-- Record extracts follows --
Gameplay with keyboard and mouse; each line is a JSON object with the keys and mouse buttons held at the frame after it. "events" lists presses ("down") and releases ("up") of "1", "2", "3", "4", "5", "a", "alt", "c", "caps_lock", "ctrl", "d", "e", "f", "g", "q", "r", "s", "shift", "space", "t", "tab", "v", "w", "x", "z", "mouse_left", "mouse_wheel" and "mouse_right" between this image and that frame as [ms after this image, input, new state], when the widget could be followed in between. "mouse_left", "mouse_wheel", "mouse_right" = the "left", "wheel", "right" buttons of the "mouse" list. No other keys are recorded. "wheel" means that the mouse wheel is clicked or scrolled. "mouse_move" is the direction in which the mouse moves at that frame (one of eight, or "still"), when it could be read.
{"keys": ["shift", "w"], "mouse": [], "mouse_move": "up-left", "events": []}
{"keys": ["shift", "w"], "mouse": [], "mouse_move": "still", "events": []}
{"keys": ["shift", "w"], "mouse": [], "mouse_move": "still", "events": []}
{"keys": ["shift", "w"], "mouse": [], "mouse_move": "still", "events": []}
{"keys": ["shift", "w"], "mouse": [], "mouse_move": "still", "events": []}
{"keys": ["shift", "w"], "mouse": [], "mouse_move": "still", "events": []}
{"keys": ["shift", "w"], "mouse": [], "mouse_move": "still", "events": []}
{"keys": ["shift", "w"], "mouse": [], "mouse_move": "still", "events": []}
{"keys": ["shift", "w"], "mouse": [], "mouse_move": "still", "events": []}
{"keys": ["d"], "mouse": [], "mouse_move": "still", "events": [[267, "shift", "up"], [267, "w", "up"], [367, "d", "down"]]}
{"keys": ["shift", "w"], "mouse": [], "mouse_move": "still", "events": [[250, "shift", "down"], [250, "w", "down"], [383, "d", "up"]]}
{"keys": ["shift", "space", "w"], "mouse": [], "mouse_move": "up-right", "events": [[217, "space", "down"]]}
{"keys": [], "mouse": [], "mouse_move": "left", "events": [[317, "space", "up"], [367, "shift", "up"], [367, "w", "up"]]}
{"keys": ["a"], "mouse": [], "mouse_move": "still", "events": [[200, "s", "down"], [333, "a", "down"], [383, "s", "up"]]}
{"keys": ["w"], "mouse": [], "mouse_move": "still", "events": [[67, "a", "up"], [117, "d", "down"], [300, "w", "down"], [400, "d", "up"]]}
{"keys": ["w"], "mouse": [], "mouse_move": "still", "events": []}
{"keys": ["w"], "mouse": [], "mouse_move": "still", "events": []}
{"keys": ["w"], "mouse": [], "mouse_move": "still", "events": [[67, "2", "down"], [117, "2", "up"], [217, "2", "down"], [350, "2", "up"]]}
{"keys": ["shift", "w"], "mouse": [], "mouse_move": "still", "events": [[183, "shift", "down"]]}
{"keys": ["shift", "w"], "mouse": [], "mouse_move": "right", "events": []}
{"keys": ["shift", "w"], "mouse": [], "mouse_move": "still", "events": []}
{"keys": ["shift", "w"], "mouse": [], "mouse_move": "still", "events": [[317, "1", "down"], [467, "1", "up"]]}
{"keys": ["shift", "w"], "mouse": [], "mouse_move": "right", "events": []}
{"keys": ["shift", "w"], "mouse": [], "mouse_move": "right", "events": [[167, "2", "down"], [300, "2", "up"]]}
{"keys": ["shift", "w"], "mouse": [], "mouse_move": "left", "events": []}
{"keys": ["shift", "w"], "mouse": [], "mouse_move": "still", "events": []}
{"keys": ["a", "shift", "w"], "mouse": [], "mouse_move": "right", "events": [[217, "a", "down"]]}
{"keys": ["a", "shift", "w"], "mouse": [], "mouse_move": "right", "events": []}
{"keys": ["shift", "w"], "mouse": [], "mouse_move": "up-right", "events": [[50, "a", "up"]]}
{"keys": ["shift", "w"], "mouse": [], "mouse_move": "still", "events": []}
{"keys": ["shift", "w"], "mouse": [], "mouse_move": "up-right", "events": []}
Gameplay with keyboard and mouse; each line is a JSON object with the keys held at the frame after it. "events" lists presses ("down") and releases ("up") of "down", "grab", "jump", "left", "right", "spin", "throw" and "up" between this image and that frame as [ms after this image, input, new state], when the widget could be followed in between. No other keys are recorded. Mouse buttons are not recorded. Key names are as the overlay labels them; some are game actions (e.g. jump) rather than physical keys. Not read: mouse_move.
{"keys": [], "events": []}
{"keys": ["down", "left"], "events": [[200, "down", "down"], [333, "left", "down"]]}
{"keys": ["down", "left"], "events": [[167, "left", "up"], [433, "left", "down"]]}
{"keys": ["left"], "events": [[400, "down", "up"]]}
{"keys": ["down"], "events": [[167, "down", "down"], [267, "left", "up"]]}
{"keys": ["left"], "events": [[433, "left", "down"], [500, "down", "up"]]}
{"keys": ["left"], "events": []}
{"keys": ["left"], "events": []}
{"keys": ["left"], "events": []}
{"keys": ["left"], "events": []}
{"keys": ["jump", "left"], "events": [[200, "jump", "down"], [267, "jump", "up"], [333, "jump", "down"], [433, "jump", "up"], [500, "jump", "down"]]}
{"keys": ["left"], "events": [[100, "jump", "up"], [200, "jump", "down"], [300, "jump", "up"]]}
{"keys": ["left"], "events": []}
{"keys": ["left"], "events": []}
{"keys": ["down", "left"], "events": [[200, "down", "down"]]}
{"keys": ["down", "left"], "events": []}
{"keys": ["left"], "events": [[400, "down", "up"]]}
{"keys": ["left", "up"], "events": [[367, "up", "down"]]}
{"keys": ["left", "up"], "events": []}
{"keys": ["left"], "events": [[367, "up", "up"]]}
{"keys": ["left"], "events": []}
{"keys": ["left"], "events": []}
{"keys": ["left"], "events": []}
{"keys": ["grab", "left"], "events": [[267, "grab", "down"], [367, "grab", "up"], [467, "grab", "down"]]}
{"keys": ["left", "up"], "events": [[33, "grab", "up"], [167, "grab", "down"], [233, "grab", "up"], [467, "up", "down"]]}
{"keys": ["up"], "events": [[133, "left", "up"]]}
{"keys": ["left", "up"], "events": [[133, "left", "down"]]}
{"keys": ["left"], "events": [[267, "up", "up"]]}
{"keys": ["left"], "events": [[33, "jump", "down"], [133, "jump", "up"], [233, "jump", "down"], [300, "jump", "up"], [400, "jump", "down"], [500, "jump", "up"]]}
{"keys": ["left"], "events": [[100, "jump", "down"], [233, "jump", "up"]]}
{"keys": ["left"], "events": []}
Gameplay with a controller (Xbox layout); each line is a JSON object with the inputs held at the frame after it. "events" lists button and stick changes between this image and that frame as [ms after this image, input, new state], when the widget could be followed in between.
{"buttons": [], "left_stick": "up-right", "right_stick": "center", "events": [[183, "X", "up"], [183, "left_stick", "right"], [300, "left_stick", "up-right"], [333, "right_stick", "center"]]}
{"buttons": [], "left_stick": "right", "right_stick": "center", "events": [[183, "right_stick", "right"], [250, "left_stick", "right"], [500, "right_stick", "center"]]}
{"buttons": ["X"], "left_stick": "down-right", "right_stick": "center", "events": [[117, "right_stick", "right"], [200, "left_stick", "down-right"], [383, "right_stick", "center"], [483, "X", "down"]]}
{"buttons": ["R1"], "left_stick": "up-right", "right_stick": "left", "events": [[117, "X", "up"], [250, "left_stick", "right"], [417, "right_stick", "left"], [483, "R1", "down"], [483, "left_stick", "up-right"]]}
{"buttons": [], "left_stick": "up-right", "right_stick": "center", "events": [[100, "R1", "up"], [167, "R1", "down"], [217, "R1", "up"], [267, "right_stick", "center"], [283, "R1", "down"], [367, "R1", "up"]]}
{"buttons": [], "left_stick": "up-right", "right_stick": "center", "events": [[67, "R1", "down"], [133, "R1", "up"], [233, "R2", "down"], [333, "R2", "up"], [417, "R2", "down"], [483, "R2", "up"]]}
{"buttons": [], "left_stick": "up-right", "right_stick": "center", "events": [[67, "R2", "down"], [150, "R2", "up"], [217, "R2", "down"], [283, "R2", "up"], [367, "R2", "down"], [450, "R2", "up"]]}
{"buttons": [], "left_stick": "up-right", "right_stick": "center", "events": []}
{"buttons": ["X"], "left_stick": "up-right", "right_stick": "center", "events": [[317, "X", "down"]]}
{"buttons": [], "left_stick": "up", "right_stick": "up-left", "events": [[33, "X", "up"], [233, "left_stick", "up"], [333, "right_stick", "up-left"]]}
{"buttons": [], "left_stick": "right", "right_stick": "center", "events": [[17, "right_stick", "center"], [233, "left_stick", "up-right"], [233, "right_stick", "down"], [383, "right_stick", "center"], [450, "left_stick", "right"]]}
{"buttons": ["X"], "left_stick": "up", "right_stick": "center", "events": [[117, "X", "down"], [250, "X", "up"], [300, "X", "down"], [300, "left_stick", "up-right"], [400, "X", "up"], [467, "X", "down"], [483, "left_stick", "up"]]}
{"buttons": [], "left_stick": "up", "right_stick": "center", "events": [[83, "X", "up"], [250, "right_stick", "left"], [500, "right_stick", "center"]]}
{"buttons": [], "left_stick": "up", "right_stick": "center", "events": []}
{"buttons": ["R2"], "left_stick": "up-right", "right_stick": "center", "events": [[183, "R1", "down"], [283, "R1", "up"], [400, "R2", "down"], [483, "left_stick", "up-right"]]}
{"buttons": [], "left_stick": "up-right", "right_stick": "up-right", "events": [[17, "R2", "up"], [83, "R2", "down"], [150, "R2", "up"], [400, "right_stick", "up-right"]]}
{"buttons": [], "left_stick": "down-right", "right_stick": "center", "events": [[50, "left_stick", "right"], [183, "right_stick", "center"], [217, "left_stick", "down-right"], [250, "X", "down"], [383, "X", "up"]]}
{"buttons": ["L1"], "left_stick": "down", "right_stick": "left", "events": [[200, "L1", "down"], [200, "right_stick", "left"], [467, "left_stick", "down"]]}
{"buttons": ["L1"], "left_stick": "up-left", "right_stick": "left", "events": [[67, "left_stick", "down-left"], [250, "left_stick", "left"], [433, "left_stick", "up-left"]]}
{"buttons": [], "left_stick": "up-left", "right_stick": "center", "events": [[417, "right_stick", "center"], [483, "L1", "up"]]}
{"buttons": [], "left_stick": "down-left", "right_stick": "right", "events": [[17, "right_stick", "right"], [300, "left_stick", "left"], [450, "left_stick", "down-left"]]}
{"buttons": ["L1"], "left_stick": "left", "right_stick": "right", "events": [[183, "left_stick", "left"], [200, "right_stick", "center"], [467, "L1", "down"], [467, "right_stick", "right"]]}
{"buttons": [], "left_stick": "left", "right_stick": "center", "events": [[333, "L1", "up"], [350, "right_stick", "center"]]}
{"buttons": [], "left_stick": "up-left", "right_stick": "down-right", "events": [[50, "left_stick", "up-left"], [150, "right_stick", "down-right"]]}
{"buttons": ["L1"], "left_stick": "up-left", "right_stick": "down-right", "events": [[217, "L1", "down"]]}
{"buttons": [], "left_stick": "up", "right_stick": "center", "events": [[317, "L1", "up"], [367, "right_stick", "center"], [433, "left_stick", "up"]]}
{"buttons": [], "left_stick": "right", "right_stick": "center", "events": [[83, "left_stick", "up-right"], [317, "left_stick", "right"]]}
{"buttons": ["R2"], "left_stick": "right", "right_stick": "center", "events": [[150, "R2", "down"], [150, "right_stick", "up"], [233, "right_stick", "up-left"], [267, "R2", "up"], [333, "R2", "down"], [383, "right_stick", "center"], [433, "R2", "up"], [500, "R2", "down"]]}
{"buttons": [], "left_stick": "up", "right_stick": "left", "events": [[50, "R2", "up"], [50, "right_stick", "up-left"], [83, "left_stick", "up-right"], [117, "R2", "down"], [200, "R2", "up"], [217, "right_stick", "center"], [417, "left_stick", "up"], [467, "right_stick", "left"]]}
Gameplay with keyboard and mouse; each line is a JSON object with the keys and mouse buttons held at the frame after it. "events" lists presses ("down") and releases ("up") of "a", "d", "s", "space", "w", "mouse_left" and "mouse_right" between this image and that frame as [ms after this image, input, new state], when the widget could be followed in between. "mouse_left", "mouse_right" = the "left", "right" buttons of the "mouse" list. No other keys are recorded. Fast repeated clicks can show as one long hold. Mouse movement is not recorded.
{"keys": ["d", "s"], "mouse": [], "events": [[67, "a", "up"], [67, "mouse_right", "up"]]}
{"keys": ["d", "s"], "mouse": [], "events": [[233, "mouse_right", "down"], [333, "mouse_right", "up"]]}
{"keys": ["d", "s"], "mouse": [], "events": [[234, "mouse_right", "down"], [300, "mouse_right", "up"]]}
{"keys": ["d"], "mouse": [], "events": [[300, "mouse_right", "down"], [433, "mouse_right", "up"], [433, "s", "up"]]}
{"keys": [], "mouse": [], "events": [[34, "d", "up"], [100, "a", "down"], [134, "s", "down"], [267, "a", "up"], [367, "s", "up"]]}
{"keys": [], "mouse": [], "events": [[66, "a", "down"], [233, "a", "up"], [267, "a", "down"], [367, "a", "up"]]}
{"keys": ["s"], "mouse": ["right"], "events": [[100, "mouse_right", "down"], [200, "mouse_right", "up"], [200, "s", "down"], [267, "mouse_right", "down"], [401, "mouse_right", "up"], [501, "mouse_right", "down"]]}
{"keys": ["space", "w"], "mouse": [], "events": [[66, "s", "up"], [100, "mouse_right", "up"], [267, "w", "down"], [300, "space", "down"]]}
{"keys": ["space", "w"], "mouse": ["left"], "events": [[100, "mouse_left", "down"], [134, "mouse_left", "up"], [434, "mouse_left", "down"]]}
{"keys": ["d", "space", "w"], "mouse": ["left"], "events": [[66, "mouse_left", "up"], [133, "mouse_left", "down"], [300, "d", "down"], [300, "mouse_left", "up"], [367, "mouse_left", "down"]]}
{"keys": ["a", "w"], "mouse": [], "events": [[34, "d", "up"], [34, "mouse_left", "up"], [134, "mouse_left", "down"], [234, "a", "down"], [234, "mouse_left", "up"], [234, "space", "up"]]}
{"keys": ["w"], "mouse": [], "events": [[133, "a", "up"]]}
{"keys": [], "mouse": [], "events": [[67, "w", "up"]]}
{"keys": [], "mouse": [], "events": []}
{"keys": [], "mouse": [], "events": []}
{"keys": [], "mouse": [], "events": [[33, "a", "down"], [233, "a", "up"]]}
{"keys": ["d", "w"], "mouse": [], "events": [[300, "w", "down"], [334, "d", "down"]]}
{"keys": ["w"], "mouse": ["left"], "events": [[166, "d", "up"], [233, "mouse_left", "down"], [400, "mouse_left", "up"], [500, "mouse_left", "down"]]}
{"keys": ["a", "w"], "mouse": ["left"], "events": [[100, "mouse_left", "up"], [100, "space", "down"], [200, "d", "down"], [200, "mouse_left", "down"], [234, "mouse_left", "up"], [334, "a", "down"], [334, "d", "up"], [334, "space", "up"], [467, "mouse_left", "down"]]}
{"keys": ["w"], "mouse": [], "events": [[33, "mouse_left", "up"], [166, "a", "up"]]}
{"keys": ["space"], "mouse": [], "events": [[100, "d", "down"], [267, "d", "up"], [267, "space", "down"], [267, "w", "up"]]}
-- Record extracts concluded --
Brief -> Could you report every line of the material that contains the string "grab"?

Finished exercise ->
Gameplay with keyboard and mouse; each line is a JSON object with the keys held at the frame after it. "events" lists presses ("down") and releases ("up") of "down", "grab", "jump", "left", "right", "spin", "throw" and "up" between this image and that frame as [ms after this image, input, new state], when the widget could be followed in between. No other keys are recorded. Mouse buttons are not recorded. Key names are as the overlay labels them; some are game actions (e.g. jump) rather than physical keys. Not read: mouse_move.
{"keys": ["grab", "left"], "events": [[267, "grab", "down"], [367, "grab", "up"], [467, "grab", "down"]]}
{"keys": ["left", "up"], "events": [[33, "grab", "up"], [167, "grab", "down"], [233, "grab", "up"], [467, "up", "down"]]}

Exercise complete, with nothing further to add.